Ok, ich gelobe Besserung und frage in die Runde: Gibt es in Düsseldorf ein wirklich gutes (also im Sinne von Herrn Takada) Sushi-Restaurant?

Make up gibt’s jetzt auch zum Sprühen

Ein Besuch meiner Mutter ist unter verschiedenen Aspekten als sehr lohnenswert zu beschreiben. Erstens: Am Telefon kann man mit ihr nicht ganz so ausführlich plaudern wie es in "Real life" funktioniert.

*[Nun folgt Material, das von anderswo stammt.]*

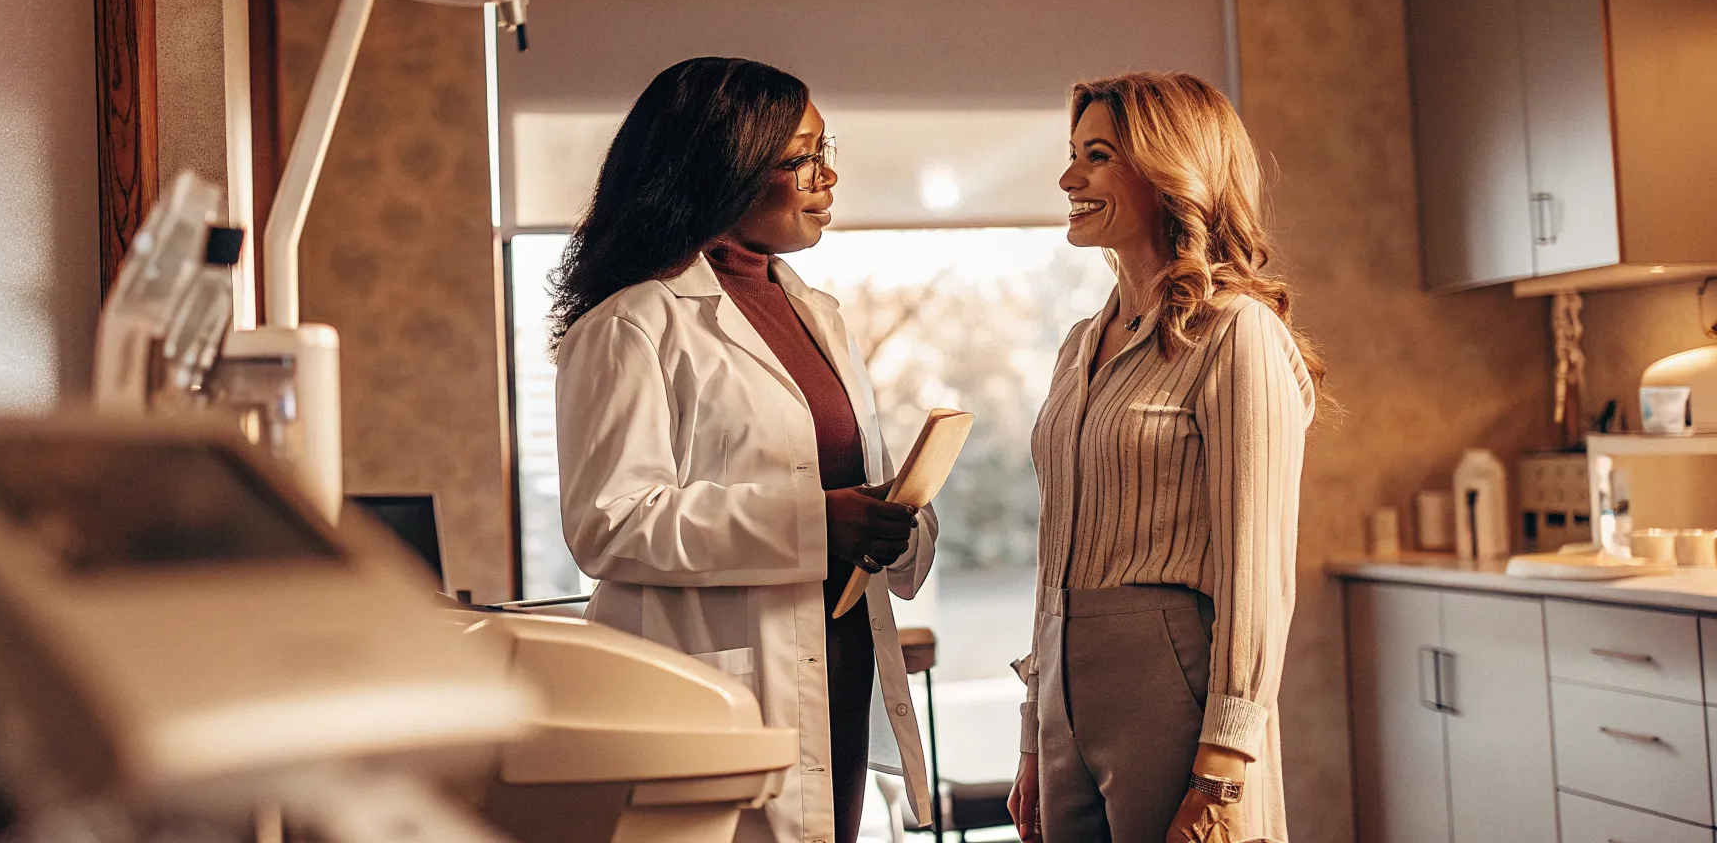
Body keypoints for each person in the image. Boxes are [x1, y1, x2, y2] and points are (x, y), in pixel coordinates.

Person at [552, 56, 938, 843]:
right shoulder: (634, 325)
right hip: (715, 685)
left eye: (828, 152)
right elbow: (610, 522)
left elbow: (840, 484)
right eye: (802, 159)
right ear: (721, 168)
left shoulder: (818, 315)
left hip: (834, 664)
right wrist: (817, 524)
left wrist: (894, 521)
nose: (827, 179)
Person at [1006, 73, 1321, 843]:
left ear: (1167, 169)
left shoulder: (1236, 333)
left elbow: (1258, 569)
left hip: (1172, 690)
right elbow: (1058, 548)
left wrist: (1221, 767)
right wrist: (1033, 732)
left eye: (1098, 156)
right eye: (1073, 154)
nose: (1068, 178)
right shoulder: (1082, 343)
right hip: (1064, 698)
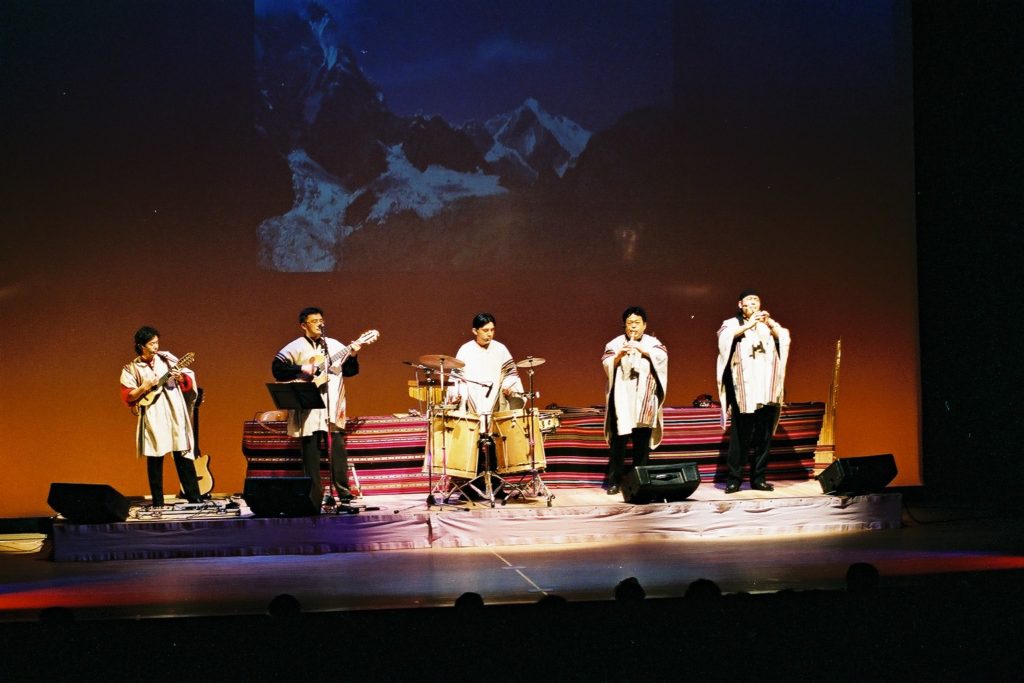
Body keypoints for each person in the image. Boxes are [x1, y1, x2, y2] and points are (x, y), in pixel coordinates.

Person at [272, 307, 364, 508]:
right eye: (314, 321)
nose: (319, 324)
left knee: (337, 450)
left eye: (321, 320)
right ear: (303, 325)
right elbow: (277, 369)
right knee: (311, 452)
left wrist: (353, 355)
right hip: (309, 407)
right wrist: (301, 368)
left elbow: (350, 371)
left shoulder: (334, 345)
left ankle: (343, 492)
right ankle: (314, 494)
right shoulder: (295, 347)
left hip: (332, 405)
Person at [716, 289, 791, 493]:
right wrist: (749, 325)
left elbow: (784, 338)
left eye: (756, 301)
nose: (753, 304)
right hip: (744, 389)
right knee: (740, 434)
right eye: (748, 301)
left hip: (766, 388)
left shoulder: (767, 324)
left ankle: (759, 478)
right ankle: (734, 478)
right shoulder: (732, 323)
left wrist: (770, 323)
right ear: (740, 305)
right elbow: (723, 338)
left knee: (764, 435)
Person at [120, 326, 202, 507]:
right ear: (141, 346)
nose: (156, 346)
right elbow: (128, 396)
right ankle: (158, 501)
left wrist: (180, 378)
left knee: (182, 451)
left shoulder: (167, 359)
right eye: (152, 344)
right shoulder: (131, 368)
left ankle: (194, 496)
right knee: (155, 455)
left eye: (157, 342)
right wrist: (144, 387)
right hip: (153, 412)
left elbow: (188, 379)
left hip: (173, 409)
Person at [602, 306, 668, 495]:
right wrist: (619, 355)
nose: (633, 327)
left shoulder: (653, 343)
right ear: (624, 325)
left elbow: (662, 358)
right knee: (619, 442)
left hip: (644, 398)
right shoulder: (615, 343)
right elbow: (606, 363)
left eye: (637, 323)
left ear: (644, 325)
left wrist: (643, 350)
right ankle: (615, 481)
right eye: (629, 323)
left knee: (641, 443)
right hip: (622, 397)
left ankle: (641, 481)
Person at [450, 312, 525, 422]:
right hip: (473, 397)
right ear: (475, 331)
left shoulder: (501, 349)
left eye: (492, 330)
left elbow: (511, 374)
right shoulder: (465, 350)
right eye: (485, 330)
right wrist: (458, 393)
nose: (490, 334)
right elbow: (457, 378)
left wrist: (508, 387)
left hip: (495, 398)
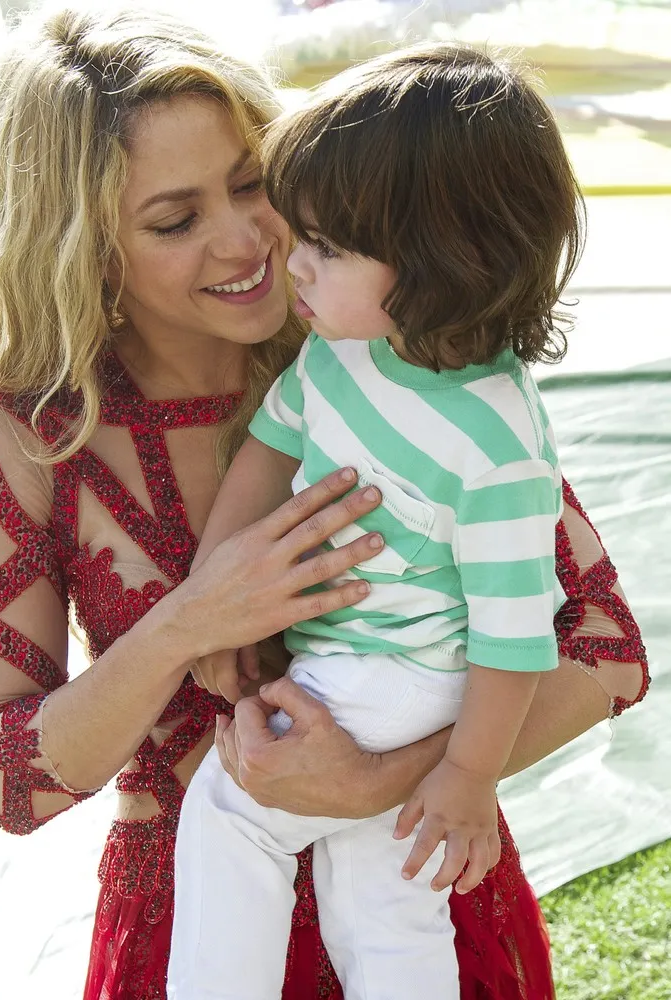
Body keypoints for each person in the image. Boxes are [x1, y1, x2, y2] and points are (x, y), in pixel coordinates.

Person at [0, 6, 649, 1000]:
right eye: (175, 221)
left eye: (251, 183)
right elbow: (9, 783)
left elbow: (604, 645)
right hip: (195, 934)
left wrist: (386, 780)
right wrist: (189, 623)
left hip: (424, 889)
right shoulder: (23, 439)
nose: (247, 242)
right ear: (84, 247)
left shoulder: (391, 342)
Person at [168, 44, 575, 1000]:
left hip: (403, 673)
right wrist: (214, 597)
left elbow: (515, 641)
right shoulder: (343, 351)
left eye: (329, 247)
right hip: (360, 663)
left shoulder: (496, 444)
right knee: (384, 897)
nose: (293, 264)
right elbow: (270, 448)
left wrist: (467, 776)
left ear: (447, 259)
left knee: (231, 813)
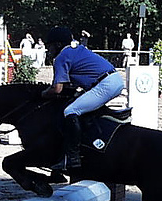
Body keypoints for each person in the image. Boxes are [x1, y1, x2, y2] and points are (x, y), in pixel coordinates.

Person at [41, 27, 124, 171]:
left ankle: (72, 158)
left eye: (50, 46)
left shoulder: (61, 57)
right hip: (114, 79)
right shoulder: (76, 49)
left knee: (70, 111)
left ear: (58, 44)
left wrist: (42, 94)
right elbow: (70, 85)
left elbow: (57, 89)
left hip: (105, 85)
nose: (49, 49)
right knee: (78, 104)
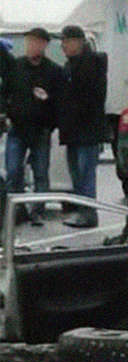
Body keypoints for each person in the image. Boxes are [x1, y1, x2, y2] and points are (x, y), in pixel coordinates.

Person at [1, 28, 63, 225]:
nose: (32, 46)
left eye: (36, 42)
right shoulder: (16, 67)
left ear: (44, 45)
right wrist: (5, 114)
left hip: (40, 130)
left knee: (41, 174)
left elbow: (60, 103)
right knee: (13, 171)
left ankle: (37, 211)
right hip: (17, 128)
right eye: (30, 42)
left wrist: (49, 108)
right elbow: (4, 92)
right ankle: (15, 211)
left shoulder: (53, 71)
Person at [58, 25, 108, 228]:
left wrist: (70, 107)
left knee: (85, 172)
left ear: (78, 42)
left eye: (67, 41)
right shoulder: (69, 66)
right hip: (72, 131)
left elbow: (91, 97)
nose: (63, 46)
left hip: (87, 129)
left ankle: (88, 212)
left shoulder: (91, 64)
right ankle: (81, 210)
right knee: (76, 175)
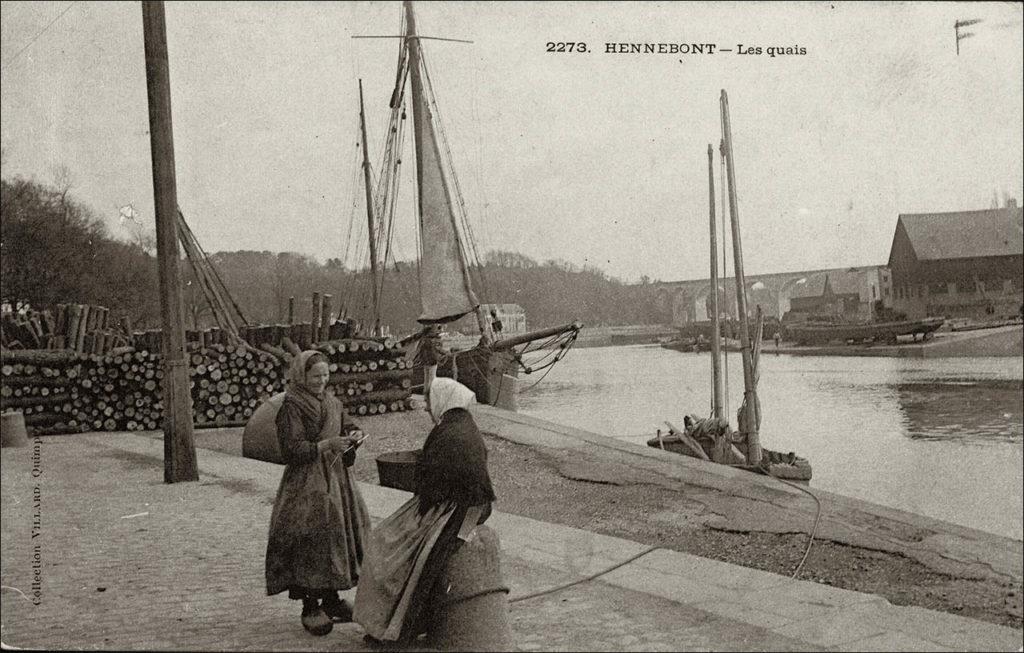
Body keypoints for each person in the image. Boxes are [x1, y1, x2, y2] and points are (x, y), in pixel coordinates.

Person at [353, 377, 496, 645]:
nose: (429, 408)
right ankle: (396, 623)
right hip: (469, 504)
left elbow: (430, 483)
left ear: (442, 402)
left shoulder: (448, 432)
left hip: (456, 509)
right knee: (404, 546)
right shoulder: (463, 426)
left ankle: (397, 631)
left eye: (430, 402)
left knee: (398, 551)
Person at [265, 350, 371, 636]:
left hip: (336, 479)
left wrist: (355, 434)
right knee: (311, 537)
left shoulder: (332, 401)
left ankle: (332, 599)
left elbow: (346, 424)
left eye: (325, 375)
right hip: (306, 483)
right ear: (301, 376)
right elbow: (291, 449)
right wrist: (326, 445)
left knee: (339, 535)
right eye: (315, 376)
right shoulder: (292, 405)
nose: (321, 381)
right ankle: (310, 605)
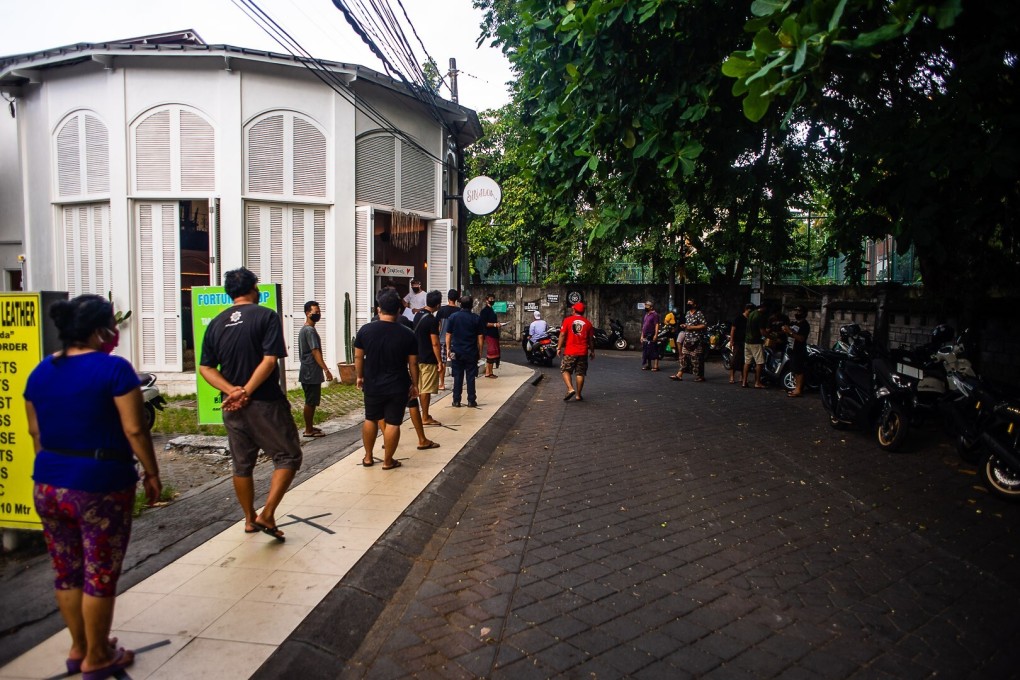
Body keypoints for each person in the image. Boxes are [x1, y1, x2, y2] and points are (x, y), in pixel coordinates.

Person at [24, 294, 161, 680]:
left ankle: (79, 647)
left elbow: (35, 431)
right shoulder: (114, 370)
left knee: (66, 570)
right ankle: (98, 656)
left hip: (49, 484)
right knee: (99, 572)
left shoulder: (41, 371)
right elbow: (135, 429)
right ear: (102, 331)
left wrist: (52, 470)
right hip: (99, 485)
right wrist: (151, 474)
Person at [200, 267, 303, 541]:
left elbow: (205, 368)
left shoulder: (216, 323)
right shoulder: (266, 316)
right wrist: (245, 390)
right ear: (252, 289)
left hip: (232, 408)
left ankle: (248, 519)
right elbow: (270, 361)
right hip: (266, 402)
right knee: (288, 456)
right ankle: (267, 514)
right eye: (256, 287)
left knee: (242, 464)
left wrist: (231, 392)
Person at [354, 289, 420, 469]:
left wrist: (359, 376)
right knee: (393, 422)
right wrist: (415, 384)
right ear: (399, 311)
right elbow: (413, 364)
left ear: (378, 309)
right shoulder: (407, 334)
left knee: (370, 418)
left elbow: (358, 357)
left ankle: (368, 457)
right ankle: (387, 460)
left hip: (372, 383)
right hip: (397, 385)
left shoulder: (365, 330)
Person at [298, 300, 332, 438]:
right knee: (310, 401)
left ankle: (310, 426)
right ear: (307, 313)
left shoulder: (306, 329)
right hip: (310, 371)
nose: (318, 314)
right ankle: (308, 430)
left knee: (312, 400)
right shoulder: (309, 330)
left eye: (319, 312)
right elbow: (315, 351)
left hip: (309, 370)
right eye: (315, 312)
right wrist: (326, 369)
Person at [445, 295, 484, 408]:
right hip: (471, 351)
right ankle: (471, 400)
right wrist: (480, 351)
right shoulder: (476, 318)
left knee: (457, 376)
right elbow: (480, 337)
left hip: (456, 351)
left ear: (460, 304)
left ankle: (456, 400)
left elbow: (448, 334)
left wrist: (448, 349)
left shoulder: (453, 317)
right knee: (471, 376)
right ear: (472, 305)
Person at [413, 290, 444, 428]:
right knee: (426, 388)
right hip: (427, 358)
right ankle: (425, 416)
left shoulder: (417, 315)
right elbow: (435, 343)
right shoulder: (432, 320)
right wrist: (439, 361)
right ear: (438, 304)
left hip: (416, 356)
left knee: (420, 387)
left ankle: (424, 414)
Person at [557, 302, 595, 401]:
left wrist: (559, 347)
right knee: (580, 373)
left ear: (574, 310)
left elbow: (562, 335)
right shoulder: (588, 323)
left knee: (565, 370)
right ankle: (578, 395)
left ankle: (570, 389)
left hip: (570, 351)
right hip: (583, 352)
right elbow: (591, 340)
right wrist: (592, 351)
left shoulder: (567, 320)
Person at [673, 299, 708, 382]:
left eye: (690, 303)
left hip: (696, 340)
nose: (688, 304)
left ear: (695, 304)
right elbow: (688, 325)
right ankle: (679, 375)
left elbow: (704, 325)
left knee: (697, 359)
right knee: (684, 357)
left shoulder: (699, 313)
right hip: (687, 338)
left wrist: (692, 327)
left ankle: (700, 376)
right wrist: (684, 325)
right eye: (687, 302)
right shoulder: (688, 313)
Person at [435, 289, 460, 390]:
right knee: (456, 362)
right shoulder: (459, 311)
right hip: (455, 340)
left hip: (442, 340)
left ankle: (442, 383)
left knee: (442, 362)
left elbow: (438, 326)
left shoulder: (441, 310)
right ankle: (457, 383)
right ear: (456, 299)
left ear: (448, 298)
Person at [783, 306, 811, 397]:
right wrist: (786, 330)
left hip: (799, 350)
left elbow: (801, 338)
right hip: (792, 349)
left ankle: (798, 389)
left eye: (799, 312)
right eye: (796, 311)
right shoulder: (794, 323)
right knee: (794, 370)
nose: (797, 313)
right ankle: (796, 387)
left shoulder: (805, 325)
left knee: (799, 371)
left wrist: (790, 332)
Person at [743, 302, 769, 388]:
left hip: (747, 341)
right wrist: (771, 337)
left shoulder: (751, 314)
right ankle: (757, 382)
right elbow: (762, 332)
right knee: (759, 362)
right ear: (763, 308)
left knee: (747, 362)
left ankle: (744, 382)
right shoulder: (759, 316)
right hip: (756, 342)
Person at [729, 304, 753, 385]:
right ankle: (732, 376)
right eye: (750, 311)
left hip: (747, 342)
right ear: (746, 309)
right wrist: (731, 341)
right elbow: (733, 329)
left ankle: (742, 377)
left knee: (745, 360)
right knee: (735, 359)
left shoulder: (750, 319)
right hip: (738, 341)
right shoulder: (738, 318)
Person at [480, 293, 502, 378]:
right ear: (486, 300)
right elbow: (484, 323)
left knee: (495, 353)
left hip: (494, 333)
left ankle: (490, 371)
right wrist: (495, 325)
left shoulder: (492, 310)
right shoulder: (484, 311)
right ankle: (488, 373)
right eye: (490, 299)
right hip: (489, 334)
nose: (492, 300)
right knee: (491, 353)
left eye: (493, 299)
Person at [640, 301, 660, 371]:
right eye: (645, 305)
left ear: (651, 307)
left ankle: (656, 366)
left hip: (651, 334)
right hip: (645, 335)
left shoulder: (654, 314)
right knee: (647, 350)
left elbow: (656, 325)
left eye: (647, 306)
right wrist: (642, 336)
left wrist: (655, 335)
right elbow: (644, 326)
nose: (645, 307)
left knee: (654, 349)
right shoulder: (646, 314)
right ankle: (648, 365)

Zweitens: Sie bringt meist Geschenke mit. Diesmal unter anderem eine riesige Tüte voll mit Äpfeln, deren Herkunft eine eigene Geschichte wäre, aber lassen wir das. Und drittens informiert ein Besuch von ihr ausführlichst über den technischen Fortschritt in der Kosmetikindustrie.

Denn meine Mutter besucht regelmäßig Drogeriemärkte und lässt sich dort sogar beraten. Ich muss zugeben, dass ich dies meist meide, weil lästig, durch meine Mutter weiß ich, dass ich dabei (leider) sehr viel verpasse.

Ihr neuestes Highlight in ihrer Kosmetiktasche war eine Sprayflasche von Dior. Und zwar "Dior AirFlash Spray Foundation", eine Grundierung, die man sich ins Gesicht sprüht. Natürlich musste ich das Zeugs sofort ausprobieren, hatte ich ja noch nie gesehen, so ein Make-up.

Ich sprühte mir das Zeugs also auf und es fühlte sich toll an: Kein Gefühl von dicker Schicht, die sich auf die Haut gelegt hat, keine fettige Creme, die Flüssigkeit war sofort verflogen, meine Haut hatte lediglich einen ebenen Teint. Toll.

Könnte also sein, dass demnächst ein neues Zeitalter anbricht: Ein Leben mit Make-up. Obwohl. Bin mir allerdings noch nicht sicher, ob ich dafür wirklich den stolzen Preis von 44,80 Euro ausgeben will.

PS: Internet ist toll. Es gibt so ein Spray-Ding angeblich auch von Shiseido. Auf deren Webseite hab ich dazu allerdings nichts gefunden.


Sei einiger Zeit gibt es bei meinem Arbeitgeber den „Tussi-Report“. Ich bin eine der „Tussis“. Den Text gibt’s da auch.

Die Super-Zahnstory

Schon mal die Erbsensuppe von der Plus-Marke Viva Vital probiert? Schmeckt super, auch wenn die Walnussstückchen mich zuerst vor eine große Herausforderung gestellt haben. Als ich die Suppe am Freitag abend aß, konnte ich auch nicht erkennen, dass es sich dabei um Walnuss handelte. Das hab ich erst gestern kapiert. Anscheinend war mein Geschmackssinn auch ein bisschen beeinträchtigt. Aber dass ich mal freiwillig Erbsensuppe esse. Heute morgen mein erstes Brötchen (sehr dünn geschnittene untere Hälfte, aber immerhin) gegessen. Beim Versuch, mal auf der linken Seite zu kauen, gemerkt, dass das Gefühl in den Wangenzähnen noch nicht wirklich zurückgekehrt ist.

Wird.

Der schwarze Freitag

Ziemlich beruhigend, wenn die Zahnärztin am Ende der Prozedur fragt, warum heute eigentlich alles schief gehe. (Zwei Stunden auf dem Stuhl!)

(Und dann kommt auch noch Pech dazu: Rechner fährt nicht mehr hoch, bleibt einfach alles schwarz. Arbeitsspeicher ist es nicht, Festplatte ist auch ok, am Akku ist auch nichts. Und die Diagnose des Fachmanns: Ziemlich unwahrscheinlich, dass die Reparatur unter 600 Euro kostet.)

Jetzt erstmal Kamillentee und Suppe.